Sonnet did neither particularly well — it identified gaps but didn't enumerate exhaustively or reason through consequences deeply.
## Task taxonomy update
**Convention/specification gap analysis** is a new task type with distinct model performance:
- **GPT-5**: Best for exhaustive coverage — will find the acronym rules, the tag naming, the entity key encoding that others miss
- **Opus**: Best for consequence reasoning — will trace gaps to architectural or operational failures
- **Sonnet**: Adequate for quick sanity check; not recommended for thorough analysis
This pattern is consistent with previous findings: GPT-5's reasoning enables systematic enumeration; Opus finds tensions the document can't see about itself; Sonnet lacks depth for analytical work.

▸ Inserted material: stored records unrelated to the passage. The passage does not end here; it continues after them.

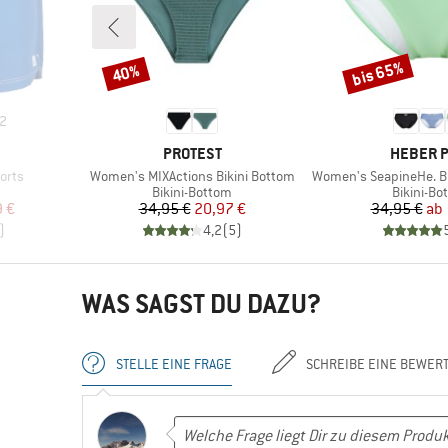
bis 65%
40%
Rabatt
Rabatt
2
MARKE
MARKE
PROTEST
HEBER 
Artikel
Artikel
orts
Women's MIXActions Bikini Bottom
Women's SeapineHe. Bikini Pa
e
Produktgruppe
Produktg
Bikini-Bottom
Bikini-Bo
rter Preis
Preis
reduzierter Preis
Pr
re
9 €
34,95 €
20,97 €
34,95 €
ab
)
4,2
(
5
)
WAS SAGST DU DAZU?
STELLE EINE FRAGE
SCHREIBE EINE BEWER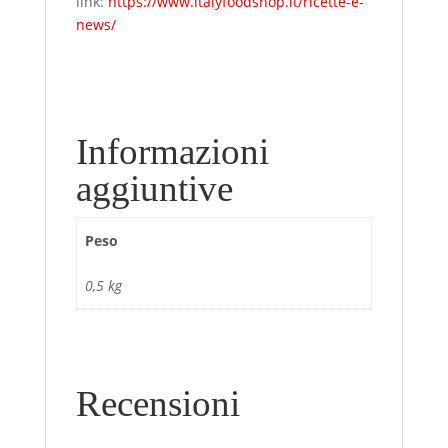
link:
https://www.italyfoodshop.it/ricette-e-
news/
Informazioni
aggiuntive
Peso
0,5 kg
Recensioni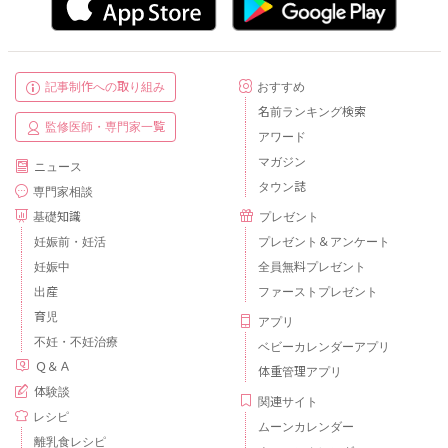
記事制作への取り組み
おすすめ
名前ランキング検索
監修医師・専門家一覧
アワード
マガジン
ニュース
タウン誌
専門家相談
基礎知識
プレゼント
妊娠前・妊活
プレゼント＆アンケート
妊娠中
全員無料プレゼント
出産
ファーストプレゼント
育児
アプリ
不妊・不妊治療
ベビーカレンダーアプリ
Ｑ＆Ａ
体重管理アプリ
体験談
関連サイト
レシピ
ムーンカレンダー
離乳食レシピ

## Unique GPT-5 insight worth highlighting
The telemetry verb contradiction (rule says past-tense, example shows `stale`) is a genuine internal inconsistency the document contains. This is different from "gap" or "ambiguity" — it's a self-contradiction where following the rule would produce `became_stale` but the example shows `stale`. GPT-5 caught this; neither Claude model did.
## Unique Opus insight worth highlighting
The PubSub topic collision finding traced through *why* the current rules break: `"market_data:AAPL"` (per-entity) is pattern-indistinguishable from `"market_data:42:status"` (per-user) for a subscriber matching `"market_data:" <> _`. This shows the gap doesn't just allow inconsistency — it allows *silent routing failures*. Opus consistently elevates gaps to their operational consequences.
## Practical implications
For convention/specification review:
- Run GPT-5 for exhaustive coverage (will catch encoding rules, acronyms, pluralization — the details)

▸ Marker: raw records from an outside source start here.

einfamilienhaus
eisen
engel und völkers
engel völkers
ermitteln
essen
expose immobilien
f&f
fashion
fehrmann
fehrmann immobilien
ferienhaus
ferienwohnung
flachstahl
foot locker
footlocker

- Run Opus to identify which gaps have architectural consequences (routing failures, compiler issues)
- Sonnet is not recommended for this task type
The ideal workflow: GPT-5 first for comprehensive gap list, then Opus to prioritize which gaps matter. This is the same pattern as state machine analysis (Finding #58) and assumption-finding (Finding #10-12).
## Meta-observation: Document type affects model performance less than expected
This is the first experiment on a *prescriptive rules* document rather than an *architecture* document. The model performance ranking (GPT-5 > Opus > Sonnet) held. The task skills (enumeration for GPT-5, consequence reasoning for Opus) also held. This suggests the analytical framework from previous findings generalizes beyond architecture docs.
## Raw data
Full model outputs preserved in `/tmp/gpt5-conventions.json`, `/tmp/opus-conventions.json`, `/tmp/sonnet-conventions.json`.